I’ve been involved in the Vancouver Fringe in every way except performer. I’ve worked for a venue, I’ve volunteered, I’ve produced & stage managed, and for the past two years, I’ve had the privilege of working for them as the BYOV (Bring Your Own Venue) and Onsite (site-specific development program) coordinator. I’m one half of the Artist Services department, and the majority of my time is spent dealing with artists. This year, I’m overseeing 46 companies in 31 venues around the city of Vancouver. Our festival opens in a week and things in the office are getting crazy, but I’d like to share with you ten small pieces of advice that are going to make your job as an artist easier because they are going to make the staff adore you.
You want the staff to adore you.
Here’s the thing: I wrote this post and started to feel like I was giving artists the short end of the stick. The point is that I LIKE artists. I want to see you all succeed and make the most of your Fringing experiences. But I have also seen many who have come before you fail. And fail in glorious ways. So learn from their mistakes, and don’t be a douche.
1. Be Prepared to be told No
Have you ever heard the saying “limitation breeds creativity”? Being told “No” doesn’t mean that your show is going to be a failure. On the contrary, every “No” is an opportunity.

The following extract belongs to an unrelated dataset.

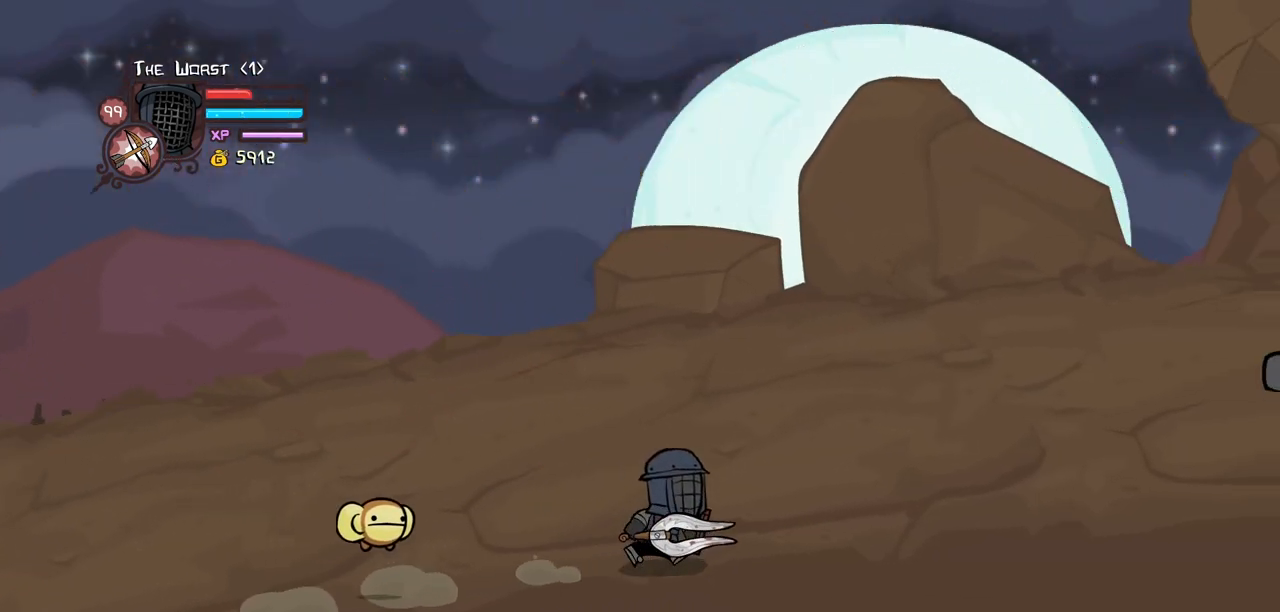
{"keys": ["block", "down"], "events": [[367, "down", "down"], [450, "right", "up"], [500, "block", "down"]]}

When you get told, “No, you aren’t on the mainstage,” you have the opportunity to find an awesome BYOV or create something site specific. “No” isn’t personal: It is your job to think that your show is the most important show in the festival. It’s my job to know that it isn’t.
2. Read Your Emails
I cannot tell you how many times I day I get emails or phone calls that ask me questions that could easily be answered by reading through the emails that have been sent or checking the festival website. The only stupid question to ask is one that you have already been given the answer to.
And as a side note, when we send you your schedule to confirm, look at it and confirm it. Don’t wait until a week before the festival to call us and tell us it’s wrong and that you want to add five more performances. At that point it’s too late.
3. Pick Up the Phone
(But maybe not my cell phone after hours…unless it’s an emergency.) For a short question it’s often faster to phone than to email. Let us put a voice to your name and have a conversation. And if it’s a really big problem that you’ve run into, call us about that too. Email inboxes can back up quickly: a phone call is in your face enough to get answered immediately.

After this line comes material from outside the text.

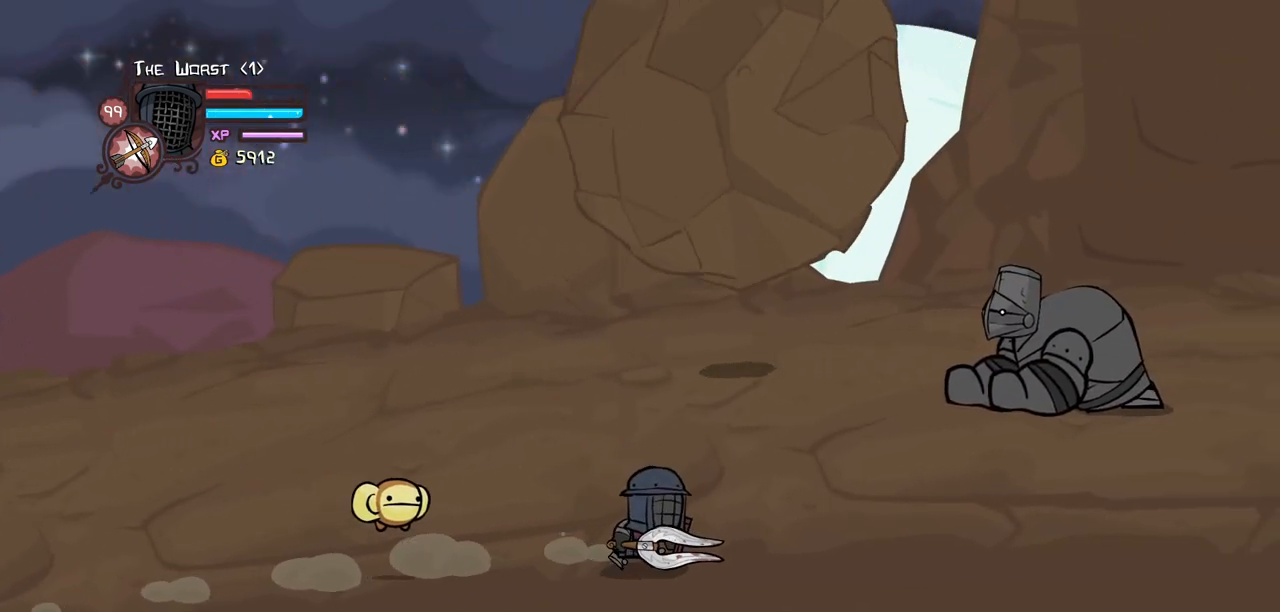
{"keys": ["block"], "events": [[417, "down", "up"]]}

4. You are Unique, Just Like Everyone Else
You are one artist of many. When you ask for an exception to the rules, you are not the only one asking. You are not the only person who needs a billet, a technician, a projector, or the ability to throw clay around the stage (okay, you might be the only one with the clay). Playing the “Don’t you know who I am?” card is not going to help you.
5. Smile & Say Hello
By the time you arrive at the festival, we feel like we know you. We’ve spent months reading your show descriptions, setting your schedules, and uploading your photos and now we’ve finally met the people behind the show. Artist arrival date is pretty much Fringe-mas. Show us that you’re glad to be there, happy to see us, and at least pretend to remember who we are.
6. Be Kind to the Volunteers
When artists yell at, belittle, or attempt to overrule volunteers who are simply doing their jobs, it is a huge turn off. All of a sudden I no longer feel the need to tell people to see your show. Plus, the volunteers are even better word-of-mouth supporters than the staff. You really want them on your team!
7. Flyer without Littering
Flyering line ups is still the best way to get folks out to see your show. It is still the best way to show them who you are and what your show is about by giving them a glimpse of character. But when you are giving out flyers, don’t force them on people who don’t want them. People who don’t want your flyer will throw it on the ground the second you step away, leaving a huge mess for the festival to clean up. Instead, use your flyering opportunities to get a quality conversation with a few people so the flyer means something. Or come up with something cooler than flyers that won’t end up on the ground.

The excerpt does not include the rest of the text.